What does "osseointegration" mean in the 21st century? The Prof speaks of it. Massimo Simion, expert in Dentistry in Milan
Osseointegration has provided us with one of the most predictable treatments in dental medicine, characterized by a success rate of over 95%.
However, the situation has changed. More and more patients come to our studies with severe inflammation of the peri-implant tissues associated with severe and progressive bone loss.
But let's analyze the stages: between the years 60 and 80 Professor Branemark developed the concept of osseointegration and, until the years 2000, this system was used extensively and successfully all over the world to treat thousands of totally and partially edentulous patients.
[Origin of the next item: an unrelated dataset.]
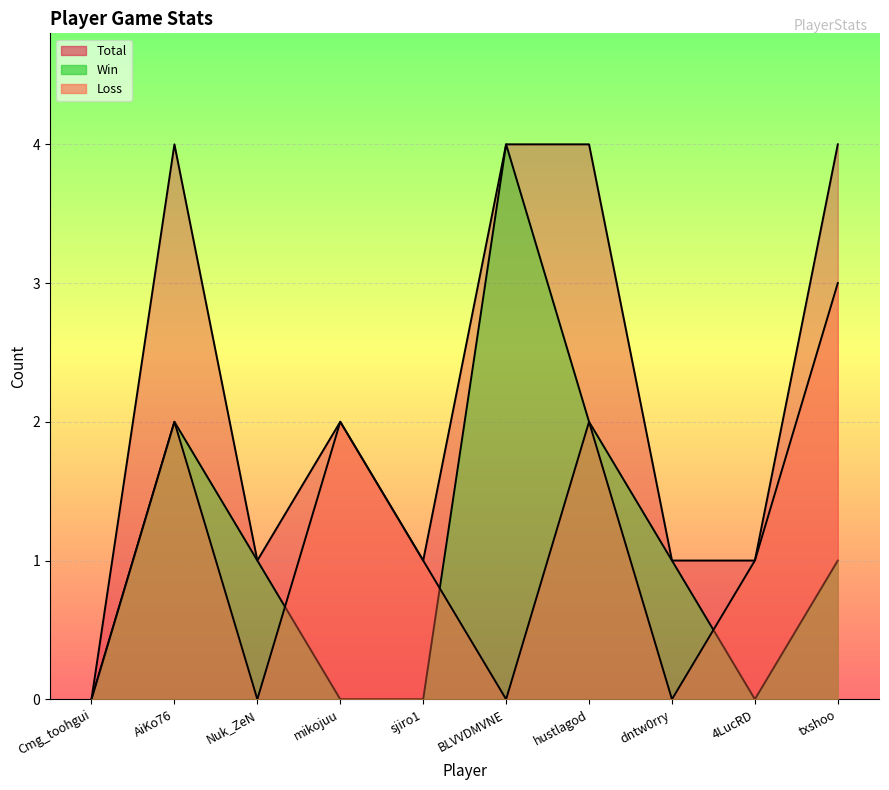

Which series has the widest spread of values?

Total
A particular feature of the system was the use of a cylindrical implant with a single thread and a relatively smooth surface.
Since the 2000s, plant manufacturers have started to offer so-called "active surfaces", ie rough surfaces. The aim was to promote better and faster osseointegration, allowing faster healing before implant loading (or in some cases of immediate loading). Since 2005, however, an increasing proportion of patients began to show inflammation of the peri-implant tissues with a gradual loss of bone.
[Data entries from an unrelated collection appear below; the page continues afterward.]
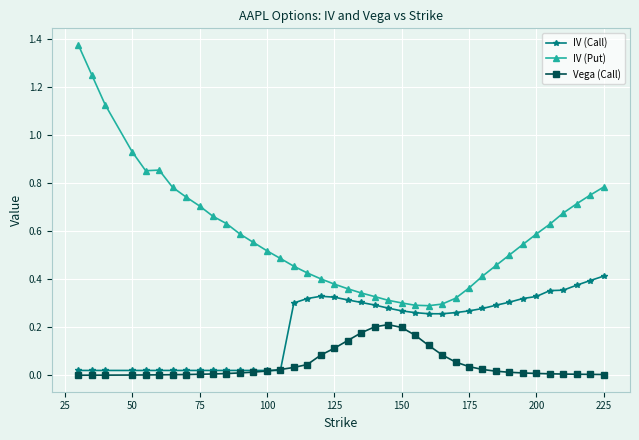

In IV (Put), how many points are higher than both neighbors (excluding endpoints)?

1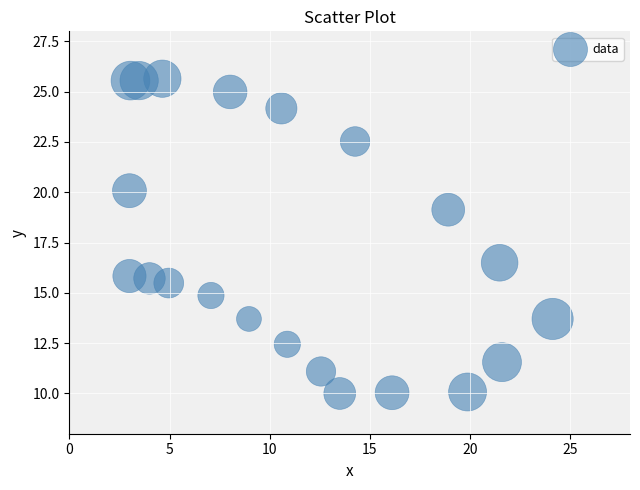

What is the range of X values (max minus min)?

21.1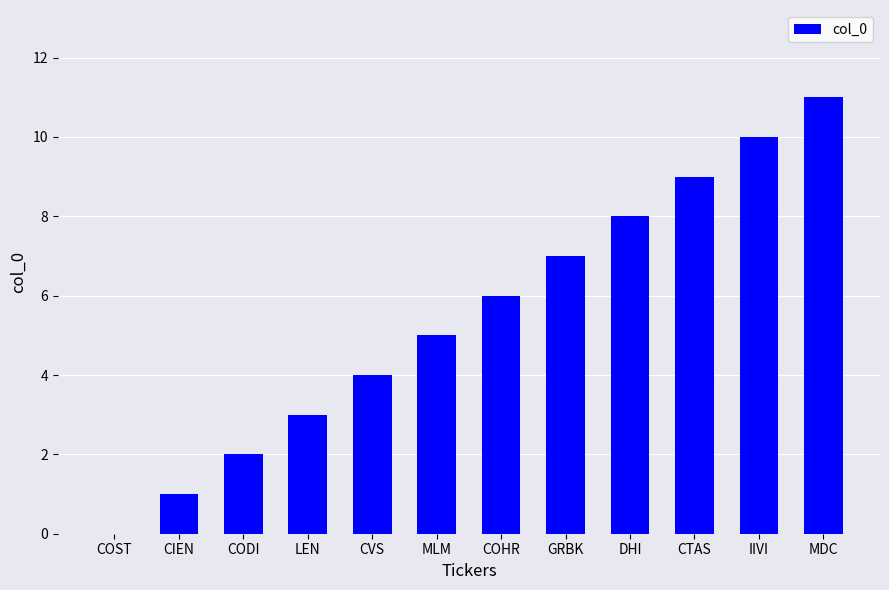

Which has a higher value, CVS or CODI?

CVS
Our confidence in implant treatment is therefore diminished: we no longer feel confident in telling our patients "Your implants will work for your entire life".
Therefore, I believe that researchers, clinicians and companies will have to take collective responsibility to return to the traditional Branemark concept of a plant with at least 50% of smooth surface in its portion closer to the gingiva , and that it will only be loaded after a sufficient period of time to ensure that the bone integrates with the implant.